A lot of his music is about his own vulnerabilities, “and hopefully people will say, ‘Well, I’ve been there, too,’” he says. His favorite song to sing from the new CD is “Angel on your shoulder,” because it reminds him of when he was young and used to think, “Nothing’s going to hurt me.” He now knows that he’s been nothing but lucky. For instance, one Valentine’s Day he was driving from his home in Lake Ann to Boonedocks in a terrible snowstorm. It was “blowing badly. On M-72, I couldn’t see a thing.” Suddenly, he saw a sign for Art’s Tavern. “How in hell did I get there? Well there was an angel with me on this one. That’s how the song evolved. It became a reflection of my past and how I made it through to the present. I’ve been lucky, really, really lucky.” Although he doesn’t feel there is a real message in his songs, in “Angel on my Shoulder” he confesses that he’s saying, ‘if you’re gonna mess with fate, then you better be prepared.’
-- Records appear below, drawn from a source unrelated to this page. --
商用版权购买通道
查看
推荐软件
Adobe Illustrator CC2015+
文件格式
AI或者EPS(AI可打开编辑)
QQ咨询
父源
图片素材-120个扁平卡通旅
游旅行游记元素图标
The song, “Understand it All,” took him six years to finish. It’s “the first real song about my divorce, about divorce in general, lack of communication, that wall that goes up.” Another on the album, “Silence is King,” a beautiful song, “talks about the mixed messages that we send out through our actions but without words.”

Although he may have retired from public school teaching, Mr. K makes it clear that he’s not retired. “I’m teaching privately, playing music.” And he takes that music very seriously, which he admits wasn’t always the case. “But then I said, ‘If I’m going to invest all this time and money, I’m going to take this seriously… I don’t want to go out there and say, ‘Ah, it’s good enough.’ It’s never good enough. You can always do better. I’ll drive home at night and say, ‘Boy did I stink at that solo.’”
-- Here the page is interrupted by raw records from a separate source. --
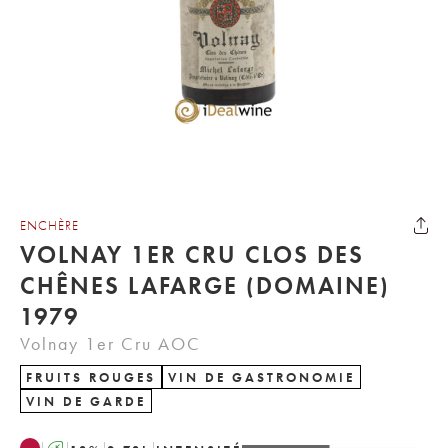
ENCHÈRE
VOLNAY 1ER CRU CLOS DES
CHÊNES LAFARGE (DOMAINE)
1979
Volnay 1er Cru AOC
FRUITS ROUGES
VIN DE GASTRONOMIE
VIN DE GARDE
Kumjian plays with many of the same musicians in different combinations. Each band has a different purpose. His new band with music buddies Chris Skellenger and Pat Niemisto, called “Looking Forward,” focuses totally on covering Crosby, Stills, Nash and Young (CSN&Y) music. Their first stint last winter sold out. “I realized, ‘Wow, this is really something,’” he says. “We’ve always loved playing CSN&Y. But the fact that we focused on that made a huge difference.” They plan to book four to five concerts each a year.

Mr. K also has plans for another band to do his own music at concerts and festivals. Alternatively, Kumjian sits in with his friends on various gigs. “If I go in and play with Chris and Pat at LTI (Little Traverse Inn) or Boonedocks, I’m going in to play as guest for the evening as Good Boy, Pat’s other band.”

One thing is for sure. “We’re all brothers,” he maintains, speaking of his fellow musicians. “We would bend over backwards to help each other, musically or otherwise. That’s the thing. We’re not competing with one another.”

If music is the elixir, audiences are part of that magic for John Kumjian. “Boy when you see people singing along with one of your songs, is that joyful?” he exclaims. “When somebody can say, ‘Gee, we played your CD all day long, we need another copy,’ — you can’t make that stuff up. Wow, that’s powerful.”